● TAREFA A REALIZAR
Prossiga com o relato sobre a bodega do pai a partir da última frase.

● TRECHO

Sou orgulhosamente filho de bodegueiro. A primeira bodega de meu pai foi estabelecida na rua do Mulungu - Rua Antônio Manoel de Carvalho - rua das Raparigas e também das famílias constituídas. O cabaré era chamado Bico da Asa. O meu pai tinha a sua bodega no lado familiar. Porém, este flanco também ficou tumultuado e um cabaré foi estabelecido, o Dama da Noite. Ninguém sabe até hoje, um incêndio destruiu a bodega de meu pai. O homem chorou, mas não se entregou. Batalhou, foi aguadeiro do tanque novo, economizou. Com o passar dos anos, comprou um imóvel na rua Joviniano Carvalho, vizinho ao Jornal a Semana de Seu Zeca Déda, avô do governador de Sergipe, Marcelo Déda. O velho Pedro Mendes sorriu com sua nova BODEGA. Um fênix brotado das cinzas. A turma da UDN (União Democrática Nacional) gostava de frequentar a bodega de meu pai. O prefeito de Simão Dias de 1959 a 63, depois se tornou Deputado Estadual, Pedro Valadares, não arredava o pé da Bodega. Lá no parte reservada, ele estendia as pernas numa cadeira. Eu era pequeno e me lembro deste homem, careca, calmo, falava mansamente. Um dia, ele me salvou. Menino faz coisas que o cão teme, eu andei quebrando algumas vidraças. Se não fosse a intervenção de Seu Pedrinho como era chamado, a surra viria naturalmente.
Eu me lembro como se fosse hoje, o Seu Pedrinho:
- Pedro, vou lhe pedir um favor, não bata no menino.

Entradas do conjunto de dados:
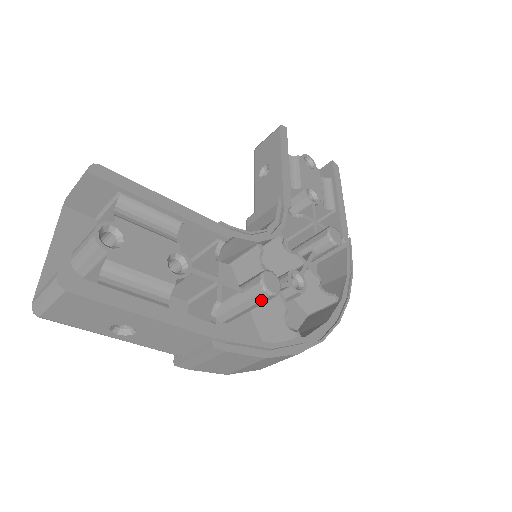
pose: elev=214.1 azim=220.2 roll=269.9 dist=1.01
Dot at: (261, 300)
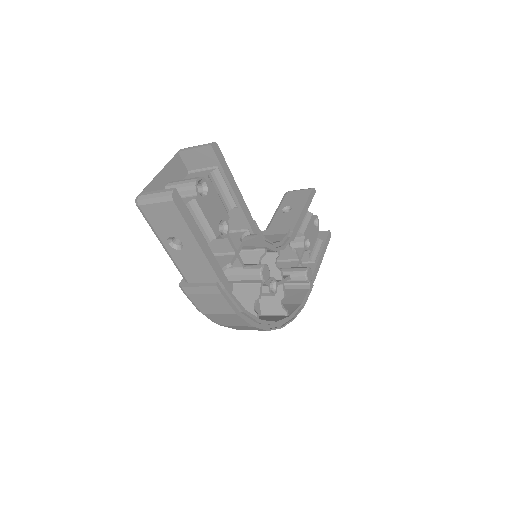
Dot at: (253, 279)
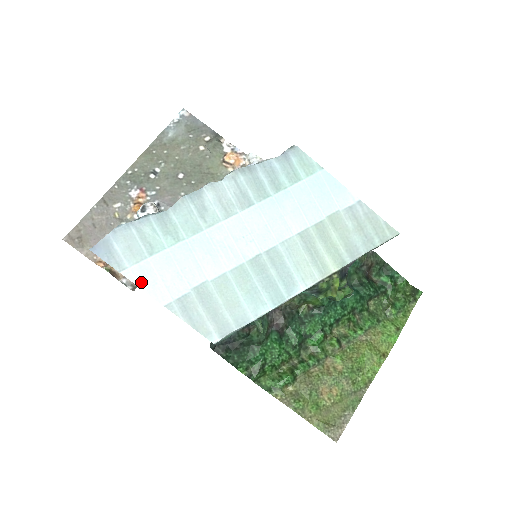
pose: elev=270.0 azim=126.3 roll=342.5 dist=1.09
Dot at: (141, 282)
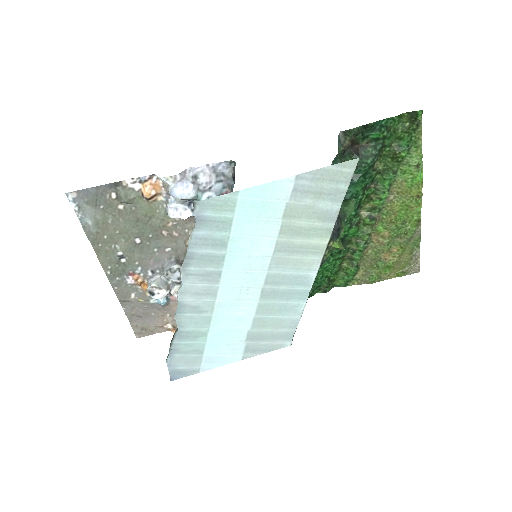
Dot at: (215, 365)
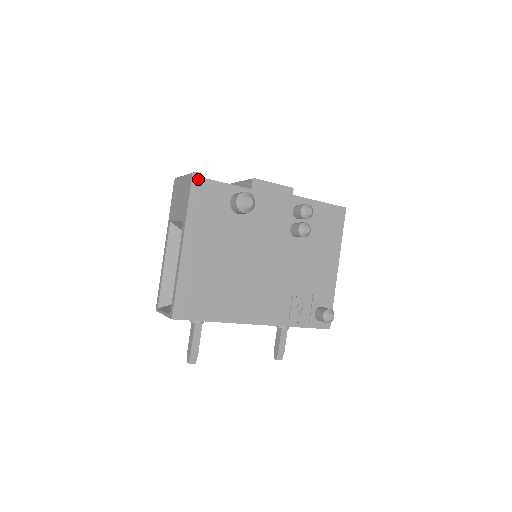
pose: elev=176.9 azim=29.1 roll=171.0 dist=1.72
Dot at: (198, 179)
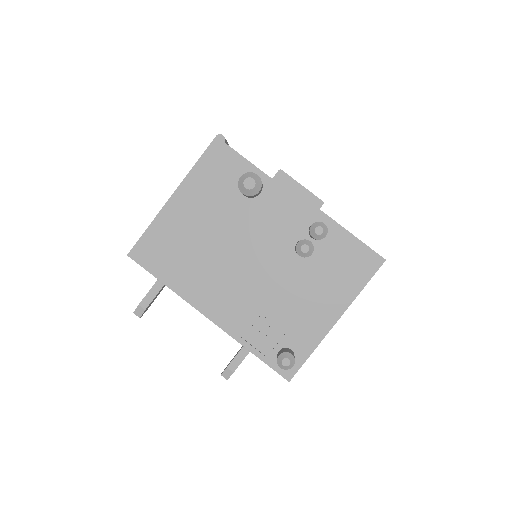
Dot at: (220, 142)
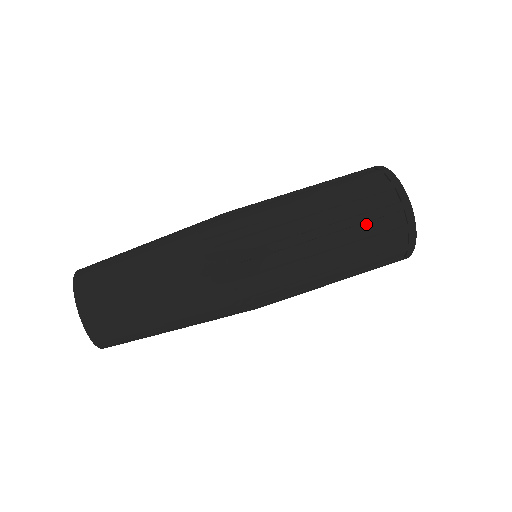
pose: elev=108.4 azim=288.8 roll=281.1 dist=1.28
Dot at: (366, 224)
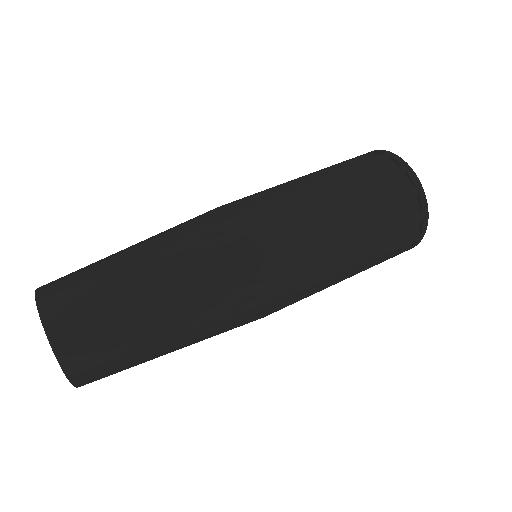
Dot at: (386, 236)
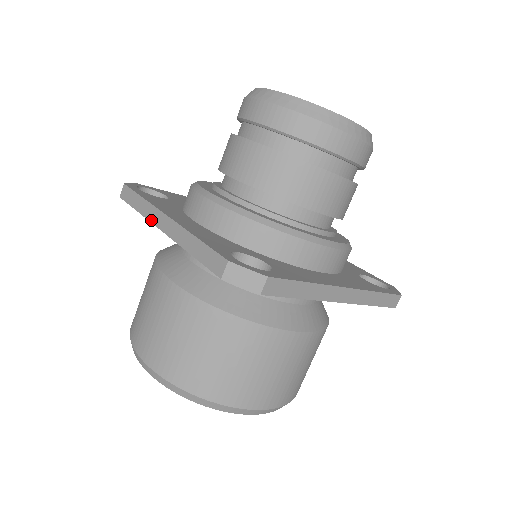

● RESULTADO DO EXERCÍCIO
Meu pai:
- Ele vai apanhar, Pedro Valadares.
- Vou lhe pedir um grande favor. Não bata é tão pequeno, lhe dê um castigo.
Meu pai ficou meio hesitante. E prometeu que não me batia e que ia me deixar em pé no canto por duas horas.
Confesso, que depois da saída do homem, dona Vandeléia, era o nome da taca - relho , ia dançar nas minhas costas.
Meu pai, para minha felicidade, cumpriu o solicitado. E no castigo eu mijei.
O homem que me salvou morreu. E eu menino de calça curta fui ao funeral. Pensei que ia morrer sufocado. Imagine um anão no meio dos gigantes. Nunca vi enterro que vencesse o de Seu Pedrinho. O do ex-prefeito Caçulo abeirou. E ,no empurra em empura, cheguei ao cemitério São João Batista. Passei muitas noites sem dormir com medo das almas do outro mundo.
O tempo não pára. Os momentos são inesquecíveis. A gente sofre com as lembranças. Às vezes elas trazem felicidade.
A Bodega de meu pai, que sustentou nove filhos, já não existe. As páginas do Jornal A Semana ficaram amareladas. Foi embora Seu Zeca Déda. Meu pai de forma violenta também partiu.
O homem que me salvou tornou-se imortal para o povo capa-bode.
Na praça Barão de Santa Rosa a Estátua de Pedro Valadares:
- Pedro, não bata no menino.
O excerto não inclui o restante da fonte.